If you’re the sort of person that prefers using public transport as much as possible but you don’t fancy getting the train, the 43 and 44 buses will both run from Haymarket Bus Station to right outside the racecourse. That being said, train is still the best option, not least because the Metro runs to Regent Central, from where there are regular free shuttle buses on the days that race meetings are taking place. In short, then, there are plenty of different ways of getting to Newcastle Racecourse, so you’d do well to pick the one that’s right for you.
A Brief History Of Newcastle Racecourse
As an area, the north-east of the country has had a relationship with horse racing since the early part of the 17th century. That was when races took place at Killingworth, though the first major race was the King’s Plate, which was open to five-year-olds and took place for the first time in 1753. The Northumberland Plate is what put the north-east properly on the map, though. It was inaugurated at Town Moor in 1833, setting Newcastle Racecourse on the path to legitimacy when it shifted to High Gosforth Park in 1882.
In the modern era, perhaps nothing has had an impact on Newcastle Racecourse quite like the arrival of Scottish businessman David Williamson in 2002. He took over as Managing Director, transforming the venue’s fortunes thanks to a boost in turnover from £2.5 million to £6.5 million. The Northumberland Plate alone brings in £30 million to the wider region, whilst Ladies Day, which he introduced, sees around 15,000 racegoers head to the course. He was head-hunted by Newcastle United Football Club, who appointed him as their Executive Director (Operations) in 2008.
If you were after something else that might have had as big an impact on Newcastle Racecourse, then perhaps it was the decision by the course’s owners, Arena Racing Company, to change the flat racing course to an all-weather one. That came in December 2013, when the Tapeta track began to be installed, opening for competition in May of 2016. Another clever decision from the owners was to keep the turf track, ensuring that both flat and jump racing could continue at Newcastle. That explains why it is one of the busiest racecourse in the United Kingdom.
What Else The Course Is Used For
As you might imagine, Newcastle Racecourse isn’t used for horse racing alone. The facilities are such that it can be used for everything from weddings to exhibitions, private parties to conferences. The location of the course in High Gosforth Park means that it shares the area with both Border Minstrel Pub and Parklands Golf Club, allowing for more than one activity to take place in the area. Depending on when it is that you’re likely to head to the venue, you could enjoy a fireworks display, a Christmas market and more.

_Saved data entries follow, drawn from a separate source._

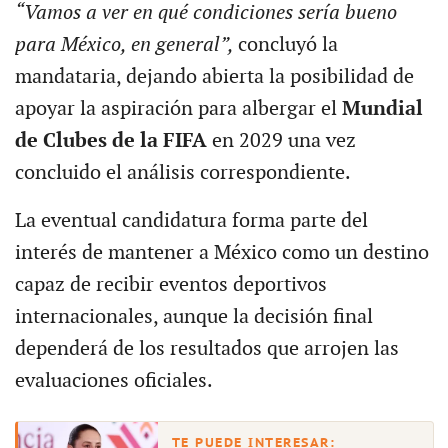
“Vamos a ver en qué condiciones sería bueno
para México, en general”,
concluyó la
mandataria, dejando abierta la posibilidad de
apoyar la aspiración para albergar el
Mundial
de Clubes de la FIFA
en 2029 una vez
concluido el análisis correspondiente.
La eventual candidatura forma parte del
interés de mantener a México como un destino
capaz de recibir eventos deportivos
internacionales, aunque la decisión final
dependerá de los resultados que arrojen las
evaluaciones oficiales.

It is all part of the plan to make racing in Newcastle about more than just the course and the events that take place on it. Whilst there are as many as 60 meetings that are run at Newcastle during the year, being able to get people to head there for reasons other than just watching the horses is a sure-fire way of ensuring that it is seen as a community-based venue. That is perhaps more important than ever in the wake of the fallout of Saudi Arabia buying Newcastle United Football Club for the purposes of sports-washing the country’s reputation on a global scale.